Though I am still partial to Reid’s work as an author, this is a story that is suited so well to the screen. As it follows the rise and fall of a band, the live performances are central. In the series, fans of the book get to hear the music that’s so central to the plot. It is one thing to read the lyrics on a page, but it is another entirely to see it performed live, to hear it come to life and fill a stadium with cheers and applause. It is one thing to read the resentment between band members that begins to form in the interview-style writing of the book, but it is another to see the looks on their faces as they perform together. To hear the anger in their voices and watch the scenes play out on the screen. 

Probably the best part of the screen adaptation is the music. I even discovered that the album “Aurora” is fully recorded with the cast members singing and is available to listen to on Spotify. For the past few weeks, I have been listening to the soundtrack nonstop, with some of my favorite tracks being “The River,” “Look At Us Now” and “Regret Me.” I highly recommend that everyone go and give this music a listen on Spotify, even if you have not started the show. It will make it that much more fun to sing along to when you watch the performances in the show. 

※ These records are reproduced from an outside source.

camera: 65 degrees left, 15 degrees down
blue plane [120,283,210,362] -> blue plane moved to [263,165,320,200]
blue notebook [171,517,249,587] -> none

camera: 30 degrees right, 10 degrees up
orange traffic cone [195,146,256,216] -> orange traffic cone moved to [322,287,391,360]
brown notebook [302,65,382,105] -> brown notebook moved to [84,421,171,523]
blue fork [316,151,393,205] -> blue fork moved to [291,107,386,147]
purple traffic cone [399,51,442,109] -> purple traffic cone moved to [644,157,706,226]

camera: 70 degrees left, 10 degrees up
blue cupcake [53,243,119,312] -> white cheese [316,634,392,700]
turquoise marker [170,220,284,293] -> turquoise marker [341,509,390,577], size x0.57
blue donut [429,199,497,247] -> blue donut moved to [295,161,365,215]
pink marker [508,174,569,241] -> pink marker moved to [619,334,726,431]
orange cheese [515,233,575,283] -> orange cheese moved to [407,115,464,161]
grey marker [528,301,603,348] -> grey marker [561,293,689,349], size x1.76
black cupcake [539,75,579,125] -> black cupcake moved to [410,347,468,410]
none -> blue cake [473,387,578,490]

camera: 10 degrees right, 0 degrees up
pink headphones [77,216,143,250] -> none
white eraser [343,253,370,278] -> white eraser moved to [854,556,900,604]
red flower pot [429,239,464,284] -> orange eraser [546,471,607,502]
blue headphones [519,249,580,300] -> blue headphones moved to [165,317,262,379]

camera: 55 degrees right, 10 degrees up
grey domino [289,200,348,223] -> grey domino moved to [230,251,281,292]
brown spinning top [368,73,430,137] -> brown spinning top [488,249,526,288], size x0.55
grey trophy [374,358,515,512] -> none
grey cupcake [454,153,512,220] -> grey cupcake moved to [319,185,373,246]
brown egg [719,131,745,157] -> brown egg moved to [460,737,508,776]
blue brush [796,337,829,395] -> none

Another cool aspect of the show is that rather than telling the story in written interviews, it is told through recorded interviews, playing into the visual aspect, yet maintaining the integrity of the book’s storytelling. It was also a great way to introduce Billy’s daughter, Julia, as the storyteller behind the camera. It was just as it was in the book except in the show, she is behind the camera rather than the pen. 

I think that the series did a wonderful job of staying true to the original story of the book, while also enhancing it with cinematic and musical elements. There were a few minor shifts in the plot that I felt were a bit unnecessary in the series. For example, Pete, the bassist was not included as a character in the show at all. I understand that he did not have a major role in the book, however, it made it so that The Six was not actually composed of six members. Another aspect of the series that was a slight change, but one that I felt was unnecessary was where Daisy met her ex-husband, Nicky. In the book, she travels to Thailand after feeling lost and heartbroken from writing the band’s hit album, “Aurora”. It is there that she meets Nicky, an Italian prince, who she marries on a whim. However, in the show, Nicky is the descendant of Irish royalty, and she meets him on a trip to Greece. Again, it is not a big shift and does not really affect the storyline, however, I just do not understand the motive or intent behind this slight change.

One of the biggest differences between the book and the show, which I was not a fan of myself, was the relationship dynamic between Billy and Daisy. A big part of the book focuses on the love that Daisy and Billy shared for each other, even though they knew they could not have each other. In the book, I felt that a lot of initiative was taken on Daisy’s part to begin a relationship, while Billy would refuse, knowing that he was married and it was wrong. However, in the show, it was Billy who initiated the relationship every time, making it seem as though Daisy was the one who was being more rational, despite her love for Billy. Though it made for some drama in the series, I was personally not a fan of these roles reversed and felt that it undermined Camila’s strength as a character throughout her marriage with Billy. 

Overall, the show made me love the book that much more. Seeing the characters, the music and the plot come together on the screen was truly amazing. I can’t confidently say which I like better (the book or the show), as I feel they both complement each other so well. I am usually one to say that the book is always better, but in this case, I think that Amazon Prime did a fantastic job of portraying the characters that so many know and love on the screen. And I will definitely have the soundtrack on loop for a long time to come!